— ZADANIE DO WYKONANIA 1 —
Oceń, czy poniższe stwierdzenia są zgodne z tekstem o sołectwie Nowe Ostrowite. Przy każdym odpowiedz „tak” lub „nie” i przytocz dosłownie rozstrzygające słowa tekstu.
(a) Nazwa Nowe Ostrowite obowiązuje od 1 stycznia 2010.
(b) Ostatnie derby rozegrano w sezonie 2018/19.
(c) W 2008 roku uchwałę w sprawie nazwy podjęła Rada Gminy Chojnice.

— PREZENTOWANY TEKST —
Jak się okazało, błędy proceduralne spowodowały, że nowe sołectwo formalnie w Krajowym Rejestrze Urzędowego Podziału Terytorialnego Kraju TERYT cały czas miało status osady Ostrowite, a nie odrębnej wsi. W nieświadomości tego stanu rzeczy lokalne władze wytwarzały i wydawały obywatelom dokumenty zawierające nieistniejącą oficjalnie nazwę wsi, w pierwszym okresie Ostrowite PGR, a później także Ostrowite ZR. Dotyczyło to aktów stanu cywilnego, dowodów osobistych i decyzji administracyjnych.
Po odkryciu tej sytuacji, w 2008 Rada Gminy Chojnice na drodze uchwały wystąpiła, za pośrednictwem Wojewody Pomorskiego, do Ministra Spraw Wewnętrznych i Administracji o ustalenie dla oddzielonego sołectwa wybranej przez mieszkańców nazwy Nowe Ostrowite.
Minister dokonał tego w rozporządzeniu z 16 grudnia 2009, ustalając nazwę zgodnie z wnioskiem jako obowiązującą od dnia 1 stycznia 2010, kończąc w ten sposób trwający bez mała ćwierć wieku proces rozdzielania sołectw.
W dniu wejścia rozporządzenia w życie mieszkańcy uroczyście odsłonili tablicę z nową nazwą miejscowości.”.
Tyle dygresji natury geograficzno-historycznej. Warto dołożyć do niej jednak wątek piłkarski, bo jeszcze w sezonie 2018/19 w Ostrowitem (tym, od którego „oderwało się” Nowe Ostrowite) funkcjonowała drużyna Czarni Ostrowite, w ostatnich latach przed zawieszeniem działalności radząca sobie lepiej niż Agra. Ostatnie derby to sezon 2012/13. – Oj, działo się wtedy! – usłyszeliśmy od miejscowych kibiców.

— ZADANIE DO WYKONANIA 2 —
Przepisz wiersze rekordów od wiersza zawierającego „这从字面意思上很好，手掌” do wiersza zawierającego „محتوای کتاب شب امتحان ریاضی هشتم خیلی سبز” włącznie, zamieniając „Afrika” na „Europa” i nie zmieniając niczego poza tym.

— Rekordy zbioru danych —
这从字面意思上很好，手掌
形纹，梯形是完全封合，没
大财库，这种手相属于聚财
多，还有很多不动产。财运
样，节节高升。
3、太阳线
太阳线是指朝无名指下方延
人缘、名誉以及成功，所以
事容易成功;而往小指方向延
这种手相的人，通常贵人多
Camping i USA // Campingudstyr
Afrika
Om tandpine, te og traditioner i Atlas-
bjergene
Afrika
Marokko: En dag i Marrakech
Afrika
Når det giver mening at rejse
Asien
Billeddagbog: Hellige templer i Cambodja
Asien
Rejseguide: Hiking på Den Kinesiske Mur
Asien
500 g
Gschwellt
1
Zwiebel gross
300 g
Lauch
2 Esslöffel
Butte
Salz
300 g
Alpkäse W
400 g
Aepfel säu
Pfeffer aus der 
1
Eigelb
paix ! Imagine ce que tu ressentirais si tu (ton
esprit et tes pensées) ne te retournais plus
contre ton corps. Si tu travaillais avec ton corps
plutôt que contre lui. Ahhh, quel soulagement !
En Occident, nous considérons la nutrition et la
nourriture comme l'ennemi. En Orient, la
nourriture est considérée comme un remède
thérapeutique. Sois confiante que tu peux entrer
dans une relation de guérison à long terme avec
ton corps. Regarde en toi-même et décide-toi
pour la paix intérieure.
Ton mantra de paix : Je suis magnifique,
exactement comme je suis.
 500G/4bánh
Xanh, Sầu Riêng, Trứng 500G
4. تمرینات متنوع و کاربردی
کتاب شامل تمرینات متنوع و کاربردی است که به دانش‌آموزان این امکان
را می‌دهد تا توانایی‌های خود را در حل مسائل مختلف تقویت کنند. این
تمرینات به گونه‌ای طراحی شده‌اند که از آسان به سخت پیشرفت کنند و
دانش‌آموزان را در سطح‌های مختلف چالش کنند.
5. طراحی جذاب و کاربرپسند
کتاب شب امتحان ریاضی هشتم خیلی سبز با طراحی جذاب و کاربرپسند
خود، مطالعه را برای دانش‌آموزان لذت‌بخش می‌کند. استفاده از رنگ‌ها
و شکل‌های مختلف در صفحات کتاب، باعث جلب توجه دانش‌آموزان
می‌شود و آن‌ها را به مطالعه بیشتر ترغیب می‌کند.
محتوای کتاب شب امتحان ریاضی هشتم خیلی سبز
...
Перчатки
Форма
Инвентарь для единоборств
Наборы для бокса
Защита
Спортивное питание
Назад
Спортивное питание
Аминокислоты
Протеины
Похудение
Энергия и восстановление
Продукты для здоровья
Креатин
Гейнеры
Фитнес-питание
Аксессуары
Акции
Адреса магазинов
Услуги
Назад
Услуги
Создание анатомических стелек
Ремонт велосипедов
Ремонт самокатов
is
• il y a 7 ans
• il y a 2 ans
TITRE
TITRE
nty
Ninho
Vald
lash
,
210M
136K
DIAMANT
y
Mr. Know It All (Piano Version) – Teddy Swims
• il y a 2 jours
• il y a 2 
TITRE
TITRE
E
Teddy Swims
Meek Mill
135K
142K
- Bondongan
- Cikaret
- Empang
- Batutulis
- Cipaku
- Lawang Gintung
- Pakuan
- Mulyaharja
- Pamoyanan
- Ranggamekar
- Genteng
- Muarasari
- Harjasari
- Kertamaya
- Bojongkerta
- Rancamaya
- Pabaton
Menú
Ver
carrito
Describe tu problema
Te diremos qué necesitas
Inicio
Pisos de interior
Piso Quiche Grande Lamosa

— WYNIK ĆWICZENIA 1 —
(a) Tak: „ustalając nazwę zgodnie z wnioskiem jako obowiązującą od dnia 1 stycznia 2010”.
(b) Nie: „Ostatnie derby to sezon 2012/13.”
(c) Tak: „w 2008 Rada Gminy Chojnice na drodze uchwały wystąpiła”.

— WYNIK ĆWICZENIA 2 —
这从字面意思上很好，手掌
形纹，梯形是完全封合，没
大财库，这种手相属于聚财
多，还有很多不动产。财运
样，节节高升。
3、太阳线
太阳线是指朝无名指下方延
人缘、名誉以及成功，所以
事容易成功;而往小指方向延
这种手相的人，通常贵人多
Camping i USA // Campingudstyr
Europa
Om tandpine, te og traditioner i Atlas-
bjergene
Europa
Marokko: En dag i Marrakech
Europa
Når det giver mening at rejse
Asien
Billeddagbog: Hellige templer i Cambodja
Asien
Rejseguide: Hiking på Den Kinesiske Mur
Asien
500 g
Gschwellt
1
Zwiebel gross
300 g
Lauch
2 Esslöffel
Butte
Salz
300 g
Alpkäse W
400 g
Aepfel säu
Pfeffer aus der 
1
Eigelb
paix ! Imagine ce que tu ressentirais si tu (ton
esprit et tes pensées) ne te retournais plus
contre ton corps. Si tu travaillais avec ton corps
plutôt que contre lui. Ahhh, quel soulagement !
En Occident, nous considérons la nutrition et la
nourriture comme l'ennemi. En Orient, la
nourriture est considérée comme un remède
thérapeutique. Sois confiante que tu peux entrer
dans une relation de guérison à long terme avec
ton corps. Regarde en toi-même et décide-toi
pour la paix intérieure.
Ton mantra de paix : Je suis magnifique,
exactement comme je suis.
 500G/4bánh
Xanh, Sầu Riêng, Trứng 500G
4. تمرینات متنوع و کاربردی
کتاب شامل تمرینات متنوع و کاربردی است که به دانش‌آموزان این امکان
را می‌دهد تا توانایی‌های خود را در حل مسائل مختلف تقویت کنند. این
تمرینات به گونه‌ای طراحی شده‌اند که از آسان به سخت پیشرفت کنند و
دانش‌آموزان را در سطح‌های مختلف چالش کنند.
5. طراحی جذاب و کاربرپسند
کتاب شب امتحان ریاضی هشتم خیلی سبز با طراحی جذاب و کاربرپسند
خود، مطالعه را برای دانش‌آموزان لذت‌بخش می‌کند. استفاده از رنگ‌ها
و شکل‌های مختلف در صفحات کتاب، باعث جلب توجه دانش‌آموزان
می‌شود و آن‌ها را به مطالعه بیشتر ترغیب می‌کند.
محتوای کتاب شب امتحان ریاضی هشتم خیلی سبز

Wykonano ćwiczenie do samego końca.